> **Görev A**
Lütfi Akad film programını anlatan haberde Dört Mevsim İstanbul'un hangi özelliklerle tanıtıldığını açıklayın.

= = = = =

23 Mayıs 2016 00:51

Lütfi Akad külliyatı Modern’de

İstanbul Modern, “Türkiye Sinemasında Ustalar: Lütfi Akad” sergisine paralel bir film programı sunuyor. Seçkide Akad'ın bütün külliyatı gösterilecek.

Paylaş

Usta yönetmen Lütfi Akad’ın filmlerinden bir seçki İstanbul Modern Sinema’da 29 Mayıs tarihleri arasında izlenebilir.
İstanbul Modern Sinema, “Türkiye Sinemasında Ustalar: Lütfi Akad” sergisine paralel bir film programı sunuyor. Seçkide Akad’ın ilk filmi olan ve Türkiye sinema tarihinde bir dönüm noktası kabul edilen Vurun Kahpeye (1949) de dahil olmak üzere yakın zamanda restore edilmiş Hudutların Kanunu (1966), Vesikalı Yarim (1969), “Göç Üçlemesi” olarak anılan Gelin (1973), Düğün (1973), Diyet (1974) ve Akad’ın 1990 yılında son kez kamera arkasına geçtiği, İstanbul’u dört başlık altında farklı yanlarıyla ele alan ve uzun zamandır kayıp belgeseli Dört Mevsim İstanbul yer alıyor.

HÜLYA KOÇYİĞİT LÜTFİ AKAD’I ANLATACAK

Türkiye Sinemasında Ustalar: Lütfi Akad sergisine paralel bir söyleşi de düzenlenecek. Akad filmlerinin unutulmaz ismi Hülya Koçyiğit ve serginin danışmanı gazeteci-yazar Burçak Evren’in katılacağı söyleşide usta yönetmenin sineması üzerine konuşmalar yer alacak. Söyleşi 26 Mayıs saat 19.00’da İstanbul Modern’de gerçekleşecek.

= = = = =

> **Görev B**
Girdilerde "blue circle: moved 3 px down" içeren satırdan girdilerin sonuna kadar olan satırları, her iki uç dahil, yeniden yazın. Bu satırlarda "blue" adını "green" olarak değiştirin ve geri kalan her şeyi aynen bırakın.

= = = = =

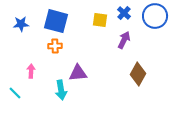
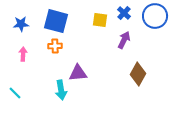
pink arrow: moved 8 px left, 17 px up
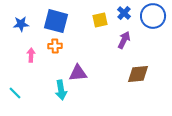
blue circle: moved 2 px left
yellow square: rotated 21 degrees counterclockwise
pink arrow: moved 8 px right, 1 px down
brown diamond: rotated 55 degrees clockwise
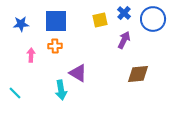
blue circle: moved 3 px down
blue square: rotated 15 degrees counterclockwise
purple triangle: rotated 36 degrees clockwise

= = = = =

> **Yanıt A**
Dört Mevsim İstanbul, Akad'ın 1990 yılında son kez kamera arkasına geçtiği yapımdır. Belgesel, İstanbul'u dört başlık altında farklı yanlarıyla ele alır ve uzun zamandır kayıptı.

> **Yanıt B**
green circle: moved 3 px down
green square: rotated 15 degrees counterclockwise
purple triangle: rotated 36 degrees clockwise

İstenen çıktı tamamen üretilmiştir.